Safe Haven in Ukraine: This Year’s Epiphany Gift

Every year, Epiphany gives a gift as a congregation on Christmas Eve.  This year, we will be helping Safe Haven, a Christian foster home that has been dislocated and separated by the Russian invasion of Ukraine.  Our goal is to raise $5,000 through the Christmas Eve offering during our 5pm and 9pm services to help them manage a host of expenses and needs such as food, gas, medicine, school supplies, and rent.

Safe Haven kids together for the last time before the war forced them to divide between the men over 18 who were required to stay in Ukraine as part of the military mobilization and the women and younger children who traveled to the Czech Republic as refugees.
Safe Haven kids together for the last time before the war forced them to divide between the men over 18 who were required to stay in Ukraine as part of the military mobilization and the women and younger children who traveled to the Czech Republic as refugees.

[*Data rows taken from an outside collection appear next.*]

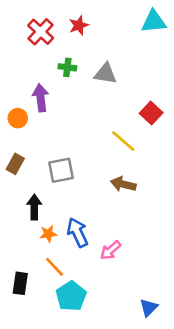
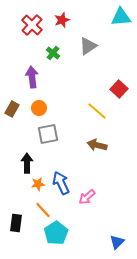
green cross: (67, 67) -> (53, 53), turned 32
gray triangle: (105, 74) -> (88, 46), moved, turned -42
orange circle: (18, 118) -> (39, 108), moved
brown rectangle: (15, 164) -> (12, 109), moved

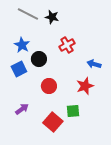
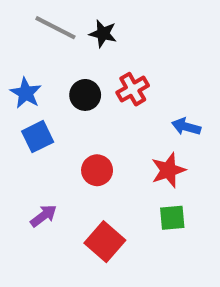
blue star: (22, 45) -> (26, 93), moved
black circle: (39, 59) -> (85, 95), moved
green square: (73, 111) -> (172, 218), moved

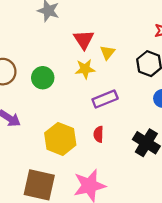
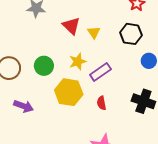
yellow star: (85, 69) -> (78, 62), moved
yellow hexagon: (60, 139) -> (69, 92), moved

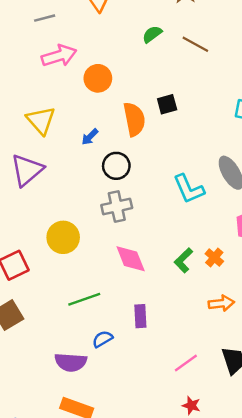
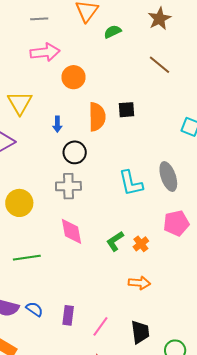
green semicircle: (152, 34) -> (113, 32), moved
blue arrow: (90, 137) -> (57, 124), turned -56
purple rectangle: (140, 316) -> (68, 315), moved
blue semicircle: (103, 339) -> (34, 309), moved, turned 54
pink line: (186, 363) -> (100, 326), turned -30

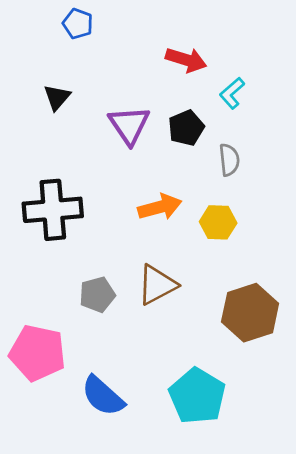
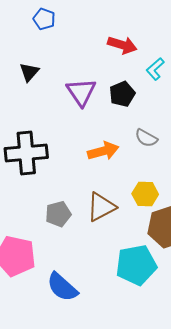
gray semicircle: (229, 160) -> (146, 138), moved, turned 125
yellow hexagon: (218, 222) -> (145, 194), moved
cyan pentagon: (197, 396) -> (136, 265), moved, turned 30

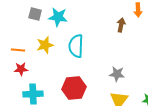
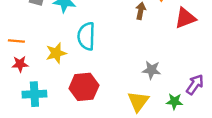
yellow star: (45, 45) -> (56, 53), moved
gray star: (117, 74) -> (152, 70), moved

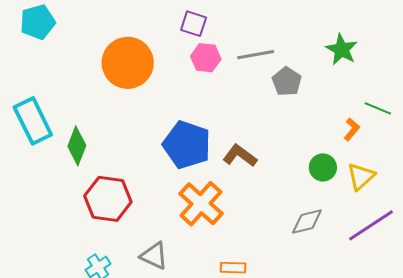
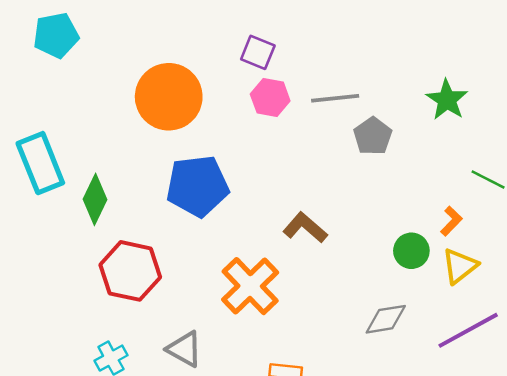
orange L-shape: (352, 129) -> (451, 221), moved
blue pentagon: (187, 145) -> (197, 186), moved, turned -30

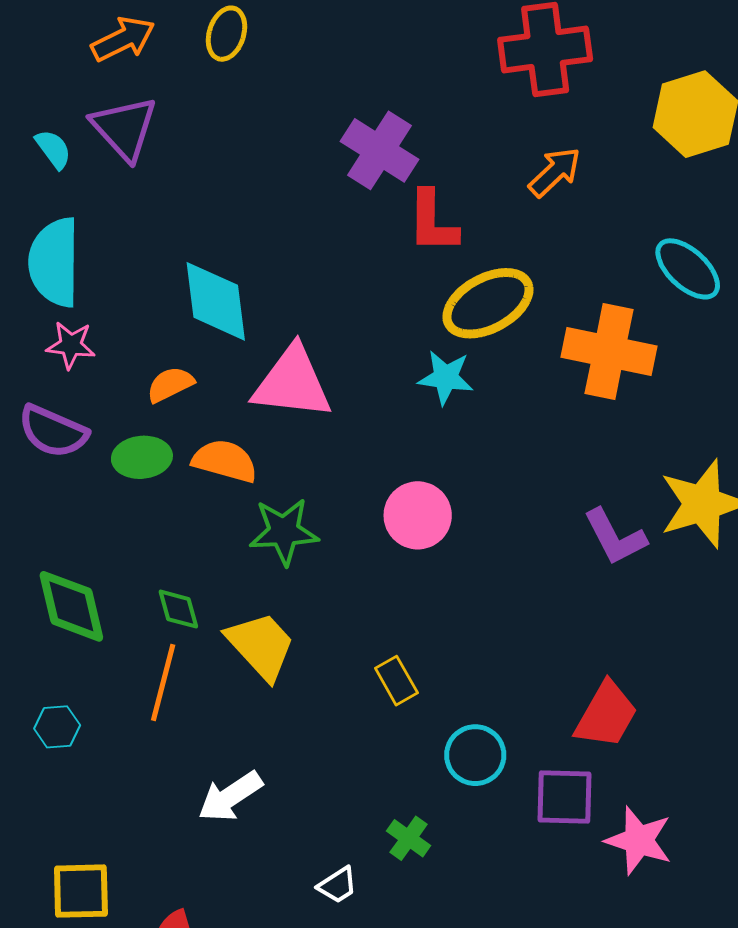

Anya and Bogdon, who operate Safe Haven, have fostered more than 80 children over the years who chose to leave the state-run orphanage system to live in their Christ-centered foster home.  Before the war, Safe Haven was located in Kyiv.  Now, Anya and the younger children are refugees in the Czech Republic.  Bogdon has been called up to intermittent military service; in any case, he and the older male children are not allowed to leave Ukraine due to the military mobilization.

Currently, Anya is parenting the children and organizing supplies and aid in the Czech Republic.   Bogdon ferries women and children to the border when he is not on military duty,  then turns around and drives back into Ukraine with the aid Anya has gathered.

Safe Haven as a ministry is affiliated with First Love International, a non-denominational Christian mission agency, through missionaries Daniel and Janna Ross.  Epiphany also has a personal connection with Safe Haven.  One of our members, Erin Seroka, who grew up in Kyiv where her father was a seminary professor, is a family friend of Anya.

“Every year part of our Christmas celebrations at Epiphany is showing our gratitude for all that God has given us by giving to others.  This year, we have an opportunity to help our Christian family in Ukraine, who has suffered much since the war began.  Let’s give generously both to provide practical help, and to let them know that they are not forgotten,” said the Rev. Peter Frank, Epiphany’s rector.